Goading the Democratic House to speed up work on taxes, the Senate Finance Committee yesterday began to mark up its own bill and promptly approved in principle, by 12 to 2, President Reagan's proposed three-year, 25 percent cut in individual income tax rates.

Committee Chairman Robert J. Dole (R-Kan.) called the vote "significant" and promised to send a complete bill to the Senate floor by next Thursday. The committee also voted, 17 to 0, to keep the cost of its bill within the totals proposed by the administration: $2.1 billion this year, $38 billion 1982, $93.4 billion in 1983, and $149.6 billion in 1984.

Meanwhile, the House Ways and Means Ways and Means Committee tentatively completed action on the business portion of its tax bill, which would provide as large a cut as Reagan proposed and in the process fundamentally structure the way businesses can write off investments in equipment. The committee, over the heated opposition of most Republican members, also approved a proposal under which companies in six "distressed" industries -- airlines, automobile manufacturing, mining, paper, railroads and steel -- could claim $3.3 billion worth of unused past investment tax credits. The Democrats advanced this as a way of providing troubled companies such as Chrysler Corp. with cash; provided they used the money to buy new equipment, such companies would be entitled to refunds of some of their past taxes paid.

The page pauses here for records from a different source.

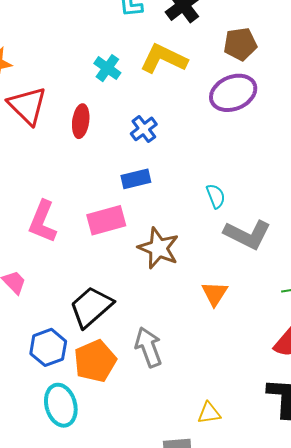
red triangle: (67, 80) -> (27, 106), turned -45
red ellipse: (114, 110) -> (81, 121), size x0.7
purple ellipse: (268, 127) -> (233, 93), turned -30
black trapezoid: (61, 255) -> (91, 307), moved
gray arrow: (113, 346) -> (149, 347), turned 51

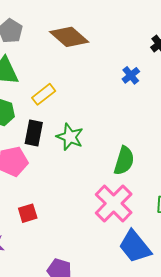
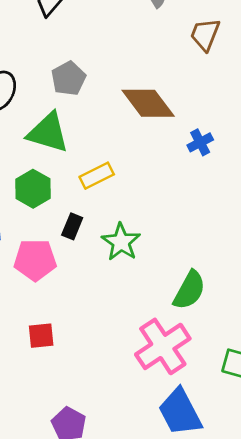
blue cross: (131, 75) -> (200, 142), moved
black rectangle: (34, 133) -> (72, 226), size x0.7

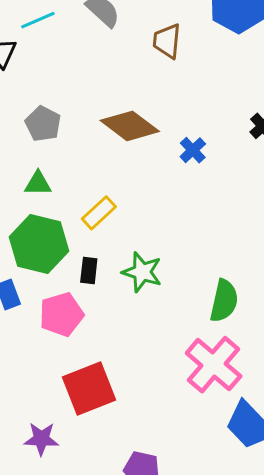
green triangle: (48, 133) -> (38, 184), size x0.6
green hexagon: (33, 189) -> (39, 244), size x1.5
red square: (41, 336) -> (89, 388), size x1.8

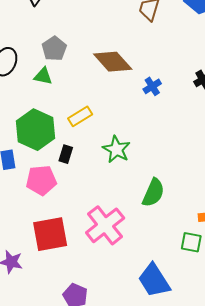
green triangle: (38, 184) -> (43, 76), moved
green star: (142, 272) -> (116, 149), moved
pink cross: (214, 365) -> (105, 225), moved

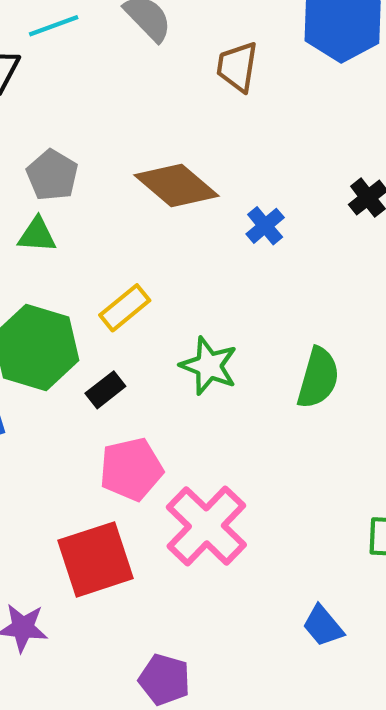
black rectangle: (66, 154) -> (105, 390), turned 42
pink pentagon: (41, 180) -> (131, 469), moved
green semicircle: (153, 193) -> (318, 378), moved
blue trapezoid: (154, 280) -> (323, 626), size x0.6

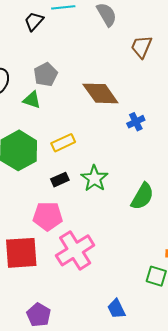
black rectangle: (105, 390) -> (60, 180), moved

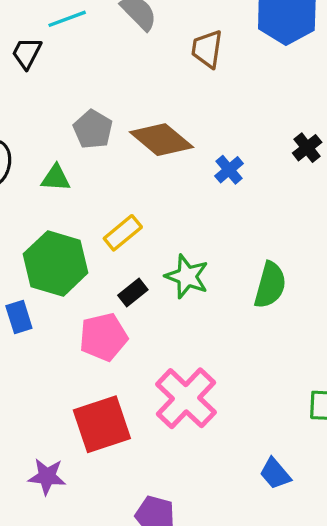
gray pentagon: (46, 74) -> (93, 129), moved
pink pentagon: (48, 216) -> (103, 337), moved

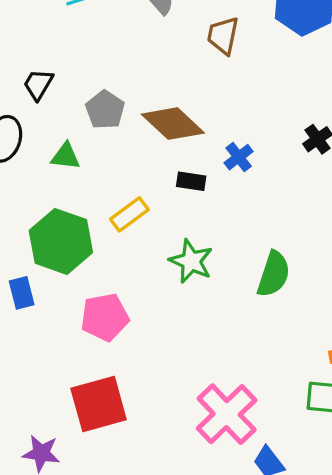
black trapezoid: (27, 53) -> (38, 84), moved
black rectangle: (133, 292) -> (191, 181), moved, turned 44
pink cross: (186, 398) -> (227, 414), moved

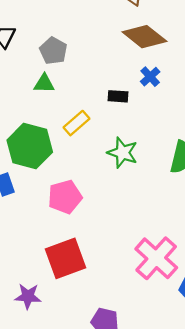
brown diamond: (173, 124) -> (144, 37), moved
green triangle: (65, 156) -> (44, 84), moved

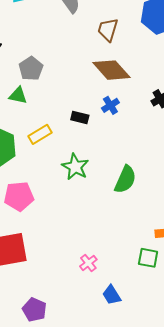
pink cross: (156, 258) -> (88, 263), size x0.5

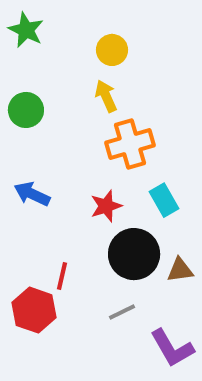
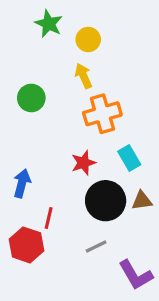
green star: (26, 30) -> (49, 24), moved
green circle: (26, 110) -> (31, 98), moved
blue arrow: (32, 194) -> (22, 183), moved, turned 80
brown triangle: (180, 270) -> (142, 201), moved

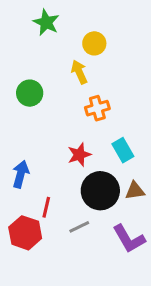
yellow circle: (88, 39) -> (94, 43), moved
orange cross: (102, 114) -> (97, 108), size x0.7
gray line: (96, 247) -> (79, 227), moved
purple L-shape: (136, 275) -> (129, 239), moved

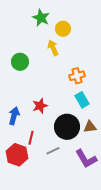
green star: (46, 22) -> (41, 18), moved
orange cross: (97, 108) -> (77, 76), moved
red star: (79, 155) -> (40, 106), moved

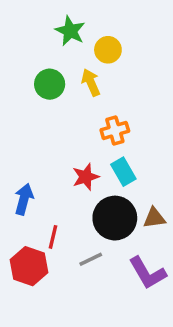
green circle: (20, 62) -> (50, 84), moved
orange cross: (77, 76) -> (115, 130), moved
cyan rectangle: (82, 100) -> (123, 172), moved
red star: (40, 106) -> (86, 177), moved

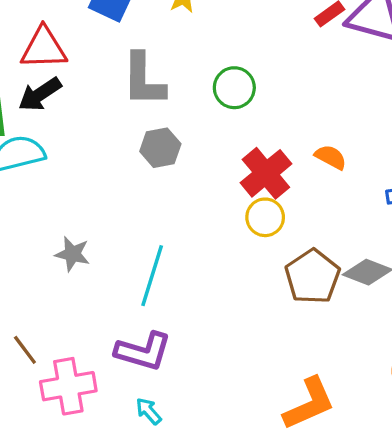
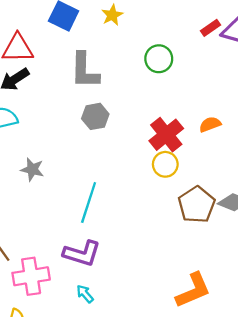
green circle: (234, 88) -> (159, 59), moved
orange semicircle: (331, 157) -> (210, 124), turned -50
gray star: (72, 254) -> (32, 169), moved

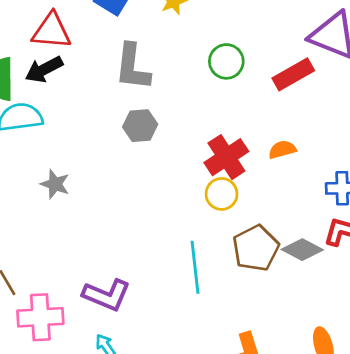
red rectangle: (211, 28) -> (293, 74), moved, size x1.6
cyan line: (89, 203) -> (195, 267), moved, turned -30

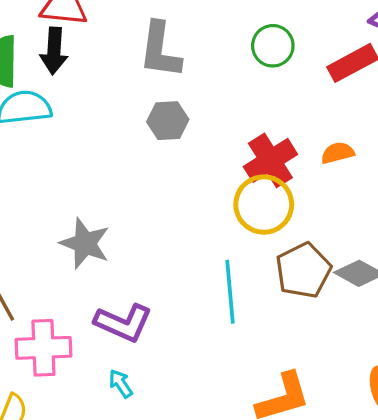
black arrow: (44, 69) -> (54, 51), turned -60
gray star: (55, 184) -> (85, 243), moved, size x1.4
yellow circle: (222, 194) -> (264, 205), size x1.5

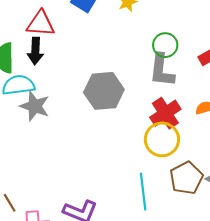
gray L-shape: (160, 50) -> (162, 70), moved
gray hexagon: (168, 121) -> (104, 91), size x1.6
gray star: (85, 243) -> (35, 106), moved

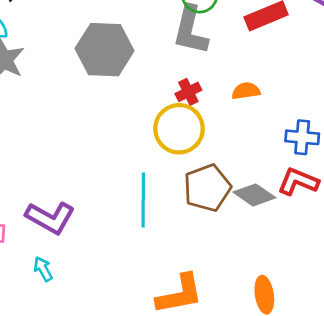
red cross: (165, 113) -> (188, 92), size x0.6

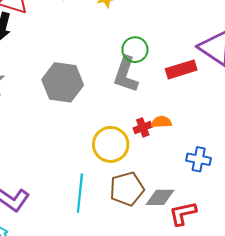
red cross: (188, 92) -> (143, 127), moved
red L-shape: (298, 182) -> (183, 213), moved, turned -40
gray diamond: (254, 195) -> (160, 197), turned -40

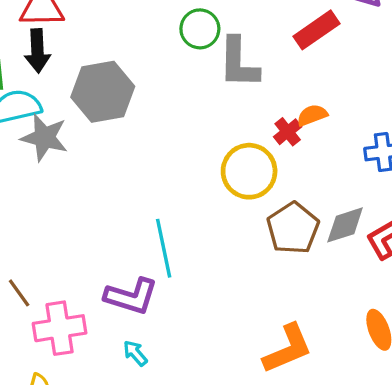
green circle: (135, 50) -> (200, 29), moved
gray hexagon: (63, 82) -> (103, 92), moved
cyan line: (80, 193) -> (164, 248), moved

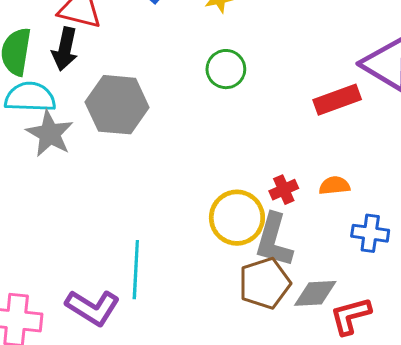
gray L-shape: (239, 63) -> (274, 240), moved
orange semicircle: (312, 115) -> (334, 186), moved

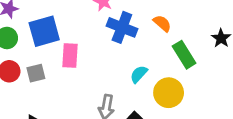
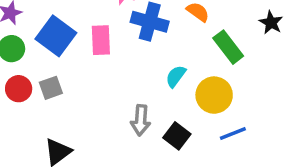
blue square: (44, 31) -> (56, 36), turned -32
pink rectangle: (70, 55) -> (101, 40), moved

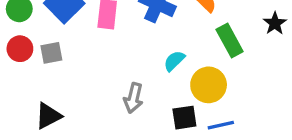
black square: (177, 136) -> (184, 118), moved, turned 35

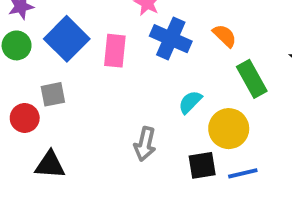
red circle: (20, 49) -> (25, 118), moved
black triangle: (48, 116) -> (50, 165), turned 32

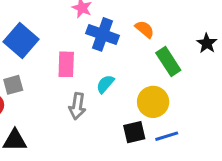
pink rectangle: (115, 51) -> (66, 64), moved
cyan semicircle: (190, 102) -> (105, 84), moved
gray arrow: (145, 144) -> (77, 106), moved

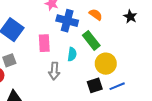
black star: (207, 43) -> (130, 17), moved
green rectangle: (168, 62) -> (91, 40), moved
cyan semicircle: (105, 84) -> (72, 54), turned 152

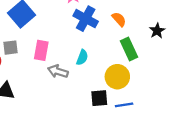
green rectangle: (91, 40) -> (129, 49), moved
pink rectangle: (44, 43) -> (41, 50), moved
gray arrow: (54, 71) -> (58, 71), turned 90

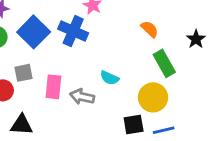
blue cross: (86, 19) -> (73, 31), moved
pink rectangle: (41, 50) -> (53, 87), moved
cyan semicircle: (82, 57) -> (110, 78), turned 98

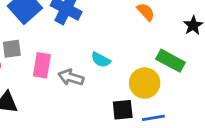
green rectangle: (164, 63) -> (171, 61), moved, turned -36

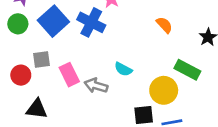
pink rectangle: (42, 65) -> (69, 75), turned -35

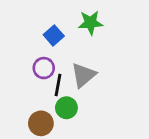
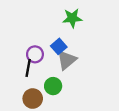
blue square: (54, 35) -> (59, 46), moved
black line: (58, 85) -> (28, 68), moved

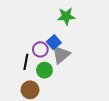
purple circle: (35, 54) -> (40, 49), moved
green circle: (53, 86) -> (44, 70), moved

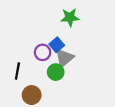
black line: (26, 62) -> (17, 71), moved
green circle: (44, 70) -> (56, 72), moved

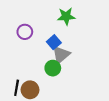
purple circle: (43, 52) -> (25, 32), moved
black line: (17, 71) -> (17, 88), moved

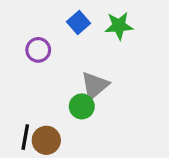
green star: (66, 16) -> (119, 26), moved
blue square: (54, 42) -> (79, 22), moved

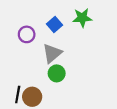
blue square: (79, 22) -> (54, 24), moved
gray triangle: (95, 85) -> (52, 53), moved

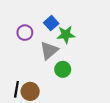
green star: (82, 18) -> (66, 35), moved
green circle: (57, 73) -> (63, 69), moved

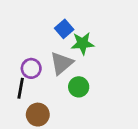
purple circle: (25, 33) -> (31, 68), moved
black line: (16, 89) -> (21, 88), moved

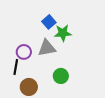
gray triangle: (62, 63) -> (47, 48), turned 30
green circle: (79, 87) -> (61, 76), moved

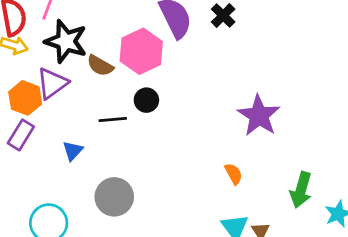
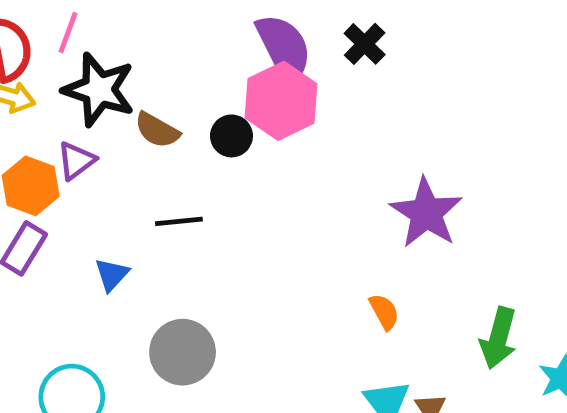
pink hexagon: (141, 51) -> (281, 101), moved
purple triangle: (52, 83) -> (76, 161), size x0.7
black circle: (146, 100) -> (231, 136), moved

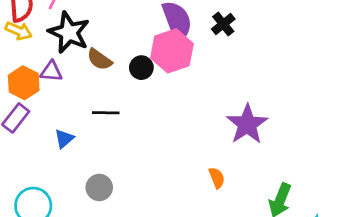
purple triangle: (76, 161) -> (51, 71), turned 35
gray circle: (183, 352) -> (99, 187), size x0.7

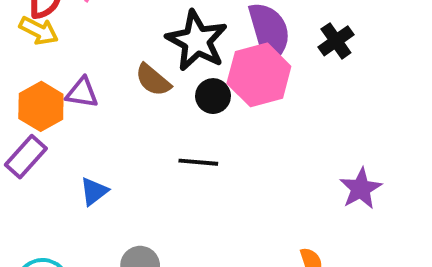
black star: (69, 32) -> (197, 41), moved
black line: (106, 113) -> (198, 162), moved
purple star: (247, 124) -> (361, 189), size x0.7

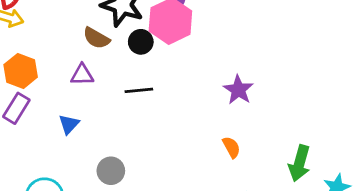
purple triangle: (82, 93) -> (82, 75), moved
purple star: (361, 189) -> (238, 90), moved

Rep. W. Henson Moore (R-La.) called the retroactive investment credit provision, which carried 17 to 10, "yet another bailout," and he added, "You guys have come a long way toward being Republicans on taxes, but this goes too . . . far."

The Finance Committee has reached broad agreement with the administration on 14 items for inclusion in a bill that would track closely the revised Reagan plan, Dole said. Five other items, including indexing individual taxes for inflation after 1984, some additional savings incentives and help for unprofitable industries, are still being negotiated.

Dole said the committee also plans to write a provision designed to crack down on so-called commodity tax straddles, which would reduce the net cost of its bill. The House is expected to adopt a similar provision.

Usually the Senate waits for the House to originate major tax bills, but Ways and Means, with Democrats in charge, has been moving more slowly than the Reagan administration wants. But Reagan has called upon Congress to send him a tax bill by August, and yesterday's start in the Republican-run Finance Committee was an effort to pressure the Democrats to comply.

"We've been waiting for the House to produce a tax bill for a year and a half," Dole said, as he urged the committee to move swiftly to ensure "some tax relief in 1981, partly as a gesture of good faith to the American taxpayer and partly to improve the climate for business expansion immediately." tLast year the Finance Committee reported out a tax cut bill, while the House refused to move on one.

Two Democrats on Finance, Sens. Bill Bradley of New Jersey and George J. Mitchell of Maine, voted against the administration's plan for a 5 percent cut in personal tax rates in October, followed by 10 percent cuts in July 1982 and 1983. Bradley said he planned to offer at least two amendments to the committee next week to tilt the cut in favor of middle- and lower-income groups, and to make the state of the economy a condition of the third-year cut.

Three of the 12 voting in favor of Reagan's individual cuts were Democrats, and Dole indicated to reporters that he expected to get the Reagan alternative through the committee and the Senate despite some Democratic opposition.

Ways and Means completed work on a new system of business taxation that would let companies write off the entire cost of an investment in the year it is made rather than depreciate it over a period of years. In addition the Democrats supported future cuts in the corporate tax rate from 46 percent to 34 percent by 1987.

Beginning this year, any business would be able to "expense" the first $25,000 worth of investments in equipment, a provision that would cover all such investments by about 86 percent of all businesses. For higher levels of investments, the new approach would be phased in over five years to hold down the revenue loss.